▶ Trecho do documento
══════

Crítica

Como todo bom faroeste, Appaloosa possui um enredo bastante simples: dois pistoleiros são contratados para serem os novos xerifes de pequena cidade assombrada por um bando de valentões. Agora, o que faz toda a diferença é o quarteto principal de atores, todos em excelentes desempenhos. Principalmente, claro, os homens – afinal, estamos na terra sem lei dos bravos e ousados. Ed Harris e Viggo Mortensen são os forasteiros que chegam para acabar com a festa de violência e desrespeito comandada por Jeremy Irons. Adicionando um tempero mais picante neste triângulo está Renée Zellweger, como uma viúva não tão indefesa quando se poderia imaginar – muito pelo contrário, ela sabe usar muito bem as armas que possui.

Appaloosa é uma iniciativa de Harris enquanto diretor, a primeira desde sua estreia no aclamado Pollock, em 2000 (que lhe rendeu uma indicação ao Oscar de Melhor Ator e o prêmio de Atriz Coadjuvante para Marcia Gay Harden). Além de dirigir, ele também atuou, produziu, roteirizou, e escreveu e interpretou a canção-tema “You’ll Never Leave My Heart”. Ou seja, nota-se com bastante evidência o carinho dele pelo projeto. O melhor é que se sai bem em todas estas tarefas, não entregando o filme mais inovador do ano, mas produzindo algo competente, que oferece um novo frescor ao tema sem arriscar demais. E este respeito pelas diretrizes mais consagradas do gênero e pelo próprio formato, ousando muito pouco e conduzindo sua história e seus personagens dentro de conceitos já consagrados, torna a fruição deste espetáculo, se um pouco previsível, ao menos prazerosa na medida certa e nostálgica sem parecer antiquada.

Viggo Mortensen, visto recentemente em Um Homem Bom, confirma novamente ser o ator ideal para o tipo calado, que fica na sua, mas sabe o momento certo de agir e ser o herói, como na trilogia O Senhor dos Anéis ou mesmo no excelente Senhores do Crime, pelo qual foi indicado ao Oscar. Suas feições duras num rosto de poucos amigos, aliadas a um olhar dócil e terno, lhes oferecem muitas nuances, que somente aos poucos, e com muito cuidado, vão sendo reveladas. A química entre ele e Harris é perfeita, e os dois formam uma bela dupla. Já Irons tem o dom de ser tanto uma figura frágil e inocente como um ser ameaçador e perigoso, bastando para isso alterar um pouco o registro da voz ou como se coloca em cena. É um grande ator, que há muito tempo estava perdendo tempo em produções menores (A Pantera Cor-de-Rosa 2Eragon) e merecia um desafio como esse, à altura do talento que possui.

══════

▶ Dados de entrada
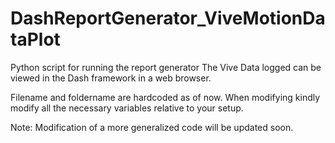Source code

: # DashReportGenerator_ViveMotionDataPlot
Python script for running the report generator
The Vive Data logged can be viewed in the Dash framework in a web browser. 

Filename and foldername are hardcoded as of now.
When modifying kindly modify all the necessary variables relative to your setup. 

Note: Modification of a more generalized code will be updated soon. 
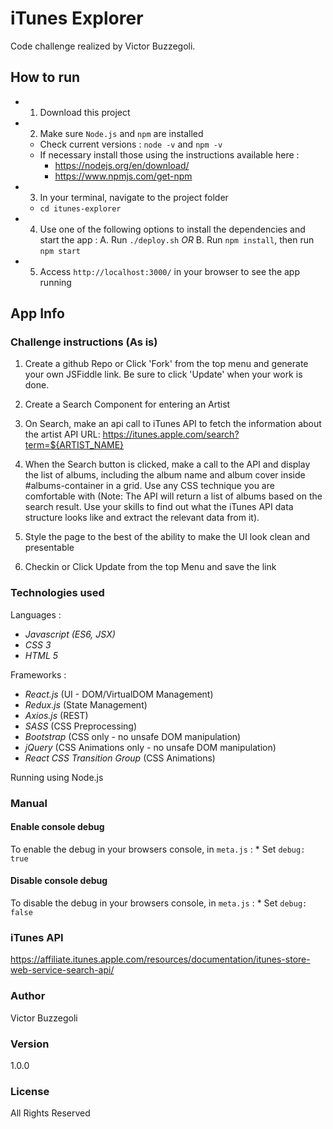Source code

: # iTunes Explorer

Code challenge realized by Victor Buzzegoli.

## How to run 

- 1. Download this project 

- 2. Make sure `Node.js` and `npm` are installed 
  - Check current versions : `node -v` and `npm -v`
  - If necessary install those using the instructions available here : 
    * https://nodejs.org/en/download/
    * https://www.npmjs.com/get-npm

- 3. In your terminal, navigate to the project folder
  * `cd itunes-explorer` 

- 4. Use one of the following options to install the dependencies and start the app :
  A. Run `./deploy.sh`
  _OR_
  B. Run `npm install`, then run `npm start`

- 5. Access `http://localhost:3000/` in your browser to see the app running

## App Info

### Challenge instructions (As is)

1. Create a github Repo or Click 'Fork' from the top menu and generate your own JSFiddle link. 
Be sure to click 'Update' when your work is done.

2. Create a Search Component for entering an Artist

3. On Search, make an api call to iTunes API to fetch the information about the artist
API URL: https://itunes.apple.com/search?term=${ARTIST_NAME}

4. When the Search button is clicked, make a call to the API and display the list of albums, including the album name and album cover inside #albums-container in a grid. Use any CSS technique you are comfortable with (Note: The API will return a list of albums based on the search result. Use your skills to find out what the iTunes API data structure looks like and extract the relevant data from it).

5. Style the page to the best of the ability to make the UI look clean and presentable

6. Checkin or Click Update from the top Menu and save the link


### Technologies used 

Languages : 
- _Javascript (ES6, JSX)_
- _CSS 3_
- _HTML 5_ 

Frameworks :
- _React.js_ (UI - DOM/VirtualDOM Management)
- _Redux.js_ (State Management)
- _Axios.js_ (REST)
- _SASS_ (CSS Preprocessing) 
- _Bootstrap_ (CSS only - no unsafe DOM manipulation)
- _jQuery_ (CSS Animations only - no unsafe DOM manipulation)
- _React CSS Transition Group_ (CSS Animations)

Running using Node.js

### Manual

#### Enable console debug 

To enable the debug in your browsers console, in `meta.js` :
	* Set `debug: true` 

#### Disable console debug 

To disable the debug in your browsers console, in `meta.js` :
	* Set `debug: false` 


### iTunes API

https://affiliate.itunes.apple.com/resources/documentation/itunes-store-web-service-search-api/

### Author

Victor Buzzegoli

### Version

1.0.0

### License

All Rights Reserved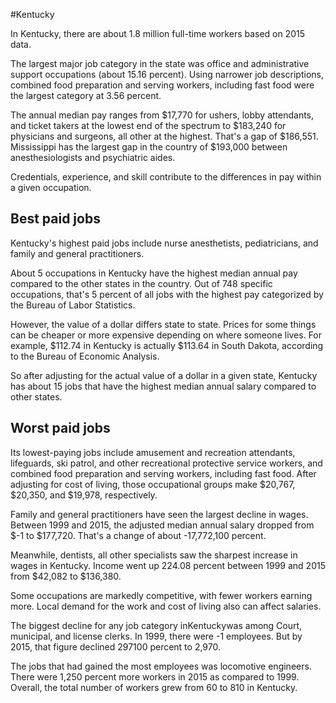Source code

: 

#Kentucky

In Kentucky, there are about 1.8 million full-time workers based on 2015 data.

The largest major job category in the state was office and administrative support occupations (about 15.16 percent). Using narrower job descriptions, combined food preparation and serving workers, including fast food were the largest category at 3.56 percent.
               
The annual median pay ranges from $17,770 for ushers, lobby attendants, and ticket takers at the lowest end of the spectrum to  $183,240 for physicians and surgeons, all other at the highest. That's a gap of $186,551. Mississippi has the largest gap in the country of $193,000 between anesthesiologists and psychiatric aides.
          
Credentials, experience, and skill contribute to the differences in pay within a given occupation.

## Best paid jobs
Kentucky's highest paid jobs include <span class='occ_title_em'>nurse anesthetists, pediatricians</span>, and <span class='occ_title_em'>family and general practitioners</span>.
               
About 5 occupations in Kentucky have the highest median annual pay compared to the other states in the country. Out of 748 specific occupations, that's 5 percent of all jobs with the highest pay categorized by the Bureau of Labor Statistics.
               
However, the value of a dollar differs state to state. Prices for some things can be cheaper or more expensive depending on where someone lives. For example, $112.74 in Kentucky is actually $113.64 in South Dakota, according to the Bureau of Economic Analysis.
               
So after adjusting for the actual value of a dollar in a given state, Kentucky has about 15 jobs that have the highest median annual salary compared to other states.
               
## Worst paid jobs

Its lowest-paying jobs include <span class='occ_title_em'>amusement and recreation attendants</span>, <span class='occ_title_em'>lifeguards, ski patrol, and other recreational protective service workers</span>, and <span class='occ_title_em'>combined food preparation and serving workers, including fast food</span>. After adjusting for cost of living, those occupational groups make $20,767,  $20,350, and  $19,978, respectively.
               
<span class='occ_title_em'>Family and general practitioners</span> have seen the largest decline in wages. Between 1999 and 2015, the adjusted median annual salary dropped from $-1 to $177,720. That's a change of about -17,772,100 percent.
               
Meanwhile, <span class='occ_title_em'>dentists, all other specialists</span> saw the sharpest increase in wages in Kentucky. Income went up 224.08 percent between 1999 and 2015 from $42,082 to $136,380.

Some occupations are markedly competitive, with fewer workers earning more. Local demand for the work and cost of living also can affect salaries.

            
The biggest decline for any job category inKentuckywas among <span class='occ_title_em'>Court, municipal, and license clerks</span>. In 1999, there were -1 employees. But by 2015, that figure declined 297100 percent to 2,970. 
               
The jobs that had gained the most employees was locomotive engineers. There were 1,250 percent more workers in 2015 as compared to 1999. Overall, the total number of workers grew from 60 to 810 in Kentucky.
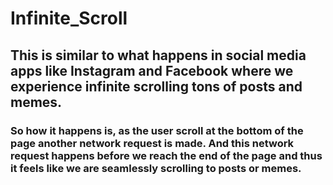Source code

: # Infinite_Scroll
## This is similar to what happens in social media apps like Instagram and Facebook where we experience infinite scrolling tons of posts and memes.
### So how it happens is, as the user scroll at the bottom of the page another network request is made. And this network request happens before we reach the end of the page and thus it feels like we are seamlessly scrolling to posts or memes.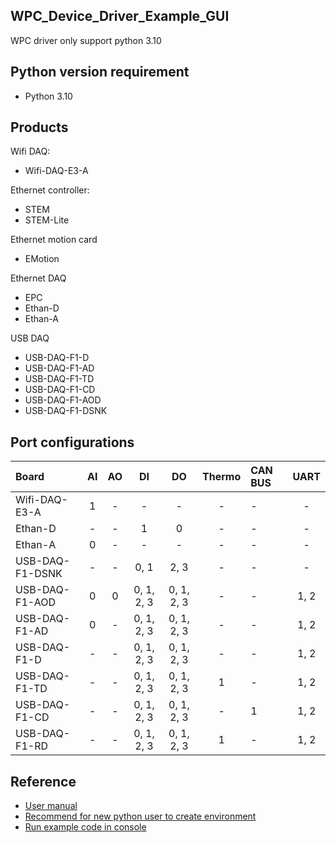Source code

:  
## WPC_Device_Driver_Example_GUI
 
WPC driver only support python 3.10

## Python version requirement
- Python 3.10 

Products
--------
Wifi DAQ:
- Wifi-DAQ-E3-A

Ethernet controller:
- STEM
- STEM-Lite

Ethernet motion card
- EMotion

Ethernet DAQ
- EPC
- Ethan-D
- Ethan-A

USB DAQ
- USB-DAQ-F1-D
- USB-DAQ-F1-AD
- USB-DAQ-F1-TD
- USB-DAQ-F1-CD
- USB-DAQ-F1-AOD
- USB-DAQ-F1-DSNK

Port configurations
-------------------

| Board           | AI  | AO | DI         | DO         | Thermo | CAN BUS | UART |
|:----------------|:---:|:--:|:----------:|:----------:|:------:|:--------|:----:|
| Wifi-DAQ-E3-A   | 1   | -  | -          | -          | -      |-        |-     |
| Ethan-D         | -   | -  | 1          | 0          | -      |-        |-     |
| Ethan-A         | 0   | -  | -          | -          | -      |-        |-     |
| USB-DAQ-F1-DSNK | -   | -  | 0, 1       | 2, 3       | -      |-        |-     |
| USB-DAQ-F1-AOD  | 0   | 0  | 0, 1, 2, 3 | 0, 1, 2, 3 | -      |-        |1, 2  |
| USB-DAQ-F1-AD   | 0   | -  | 0, 1, 2, 3 | 0, 1, 2, 3 | -      |-        |1, 2  |
| USB-DAQ-F1-D    | -   | -  | 0, 1, 2, 3 | 0, 1, 2, 3 | -      |-        |1, 2  |
| USB-DAQ-F1-TD   | -   | -  | 0, 1, 2, 3 | 0, 1, 2, 3 | 1      |-        |1, 2  |
| USB-DAQ-F1-CD   | -   | -  | 0, 1, 2, 3 | 0, 1, 2, 3 | -      |1        |1, 2  |
| USB-DAQ-F1-RD   | -   | -  | 0, 1, 2, 3 | 0, 1, 2, 3 | 1      |-        |1, 2  |


## Reference
- [User manual](https://wpc-systems.github.io/WPC_Python_driver_release/)
- [Recommend for new python user to create environment](https://github.com/WPC-systems/WPC_Python_driver_release/wiki/Install-miniconda-and-build-environment) 
- [Run example code in console](https://github.com/WPC-systems/WPC_Python_driver_release/wiki/How-to-run-WPC-Python-driver-example-code-in-console)

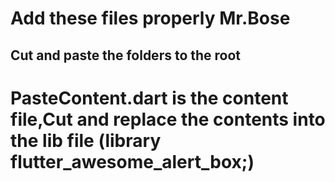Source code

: # Add these files properly Mr.Bose

## Cut and paste the folders to the root

# PasteContent.dart is the content file,Cut and replace the contents into the lib file (library flutter_awesome_alert_box;)
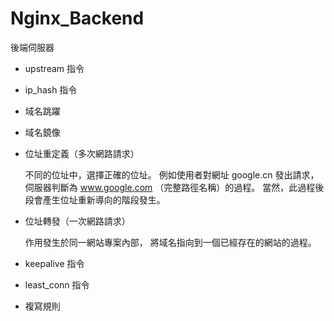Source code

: # Nginx_Backend
後端伺服器


* upstream 指令

* ip_hash 指令

* 域名跳躍

* 域名鏡像

* 位址重定義（多次網路請求）

  不同的位址中，選擇正確的位址。
  例如使用者對網址 google.cn 發出請求，伺服器判斷為 www.google.com （完整路徑名稱）的過程。
  當然，此過程後段會產生位址重新導向的階段發生。

* 位址轉發（一次網路請求）

  作用發生於同一網站專案內部，
  將域名指向到一個已經存在的網站的過程。

* keepalive 指令

* least_conn 指令

* 複寫規則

══════

▶ O que entregar
Reproduza sem nenhuma alteração o trecho da crítica de Appaloosa que vai de "Viggo Mortensen, visto" a "talento que possui.". As linhas não têm nenhuma relação com a crítica de Appaloosa.

▶ Sua solução
Viggo Mortensen, visto recentemente em Um Homem Bom, confirma novamente ser o ator ideal para o tipo calado, que fica na sua, mas sabe o momento certo de agir e ser o herói, como na trilogia O Senhor dos Anéis ou mesmo no excelente Senhores do Crime, pelo qual foi indicado ao Oscar. Suas feições duras num rosto de poucos amigos, aliadas a um olhar dócil e terno, lhes oferecem muitas nuances, que somente aos poucos, e com muito cuidado, vão sendo reveladas. A química entre ele e Harris é perfeita, e os dois formam uma bela dupla. Já Irons tem o dom de ser tanto uma figura frágil e inocente como um ser ameaçador e perigoso, bastando para isso alterar um pouco o registro da voz ou como se coloca em cena. É um grande ator, que há muito tempo estava perdendo tempo em produções menores (A Pantera Cor-de-Rosa 2Eragon) e merecia um desafio como esse, à altura do talento que possui.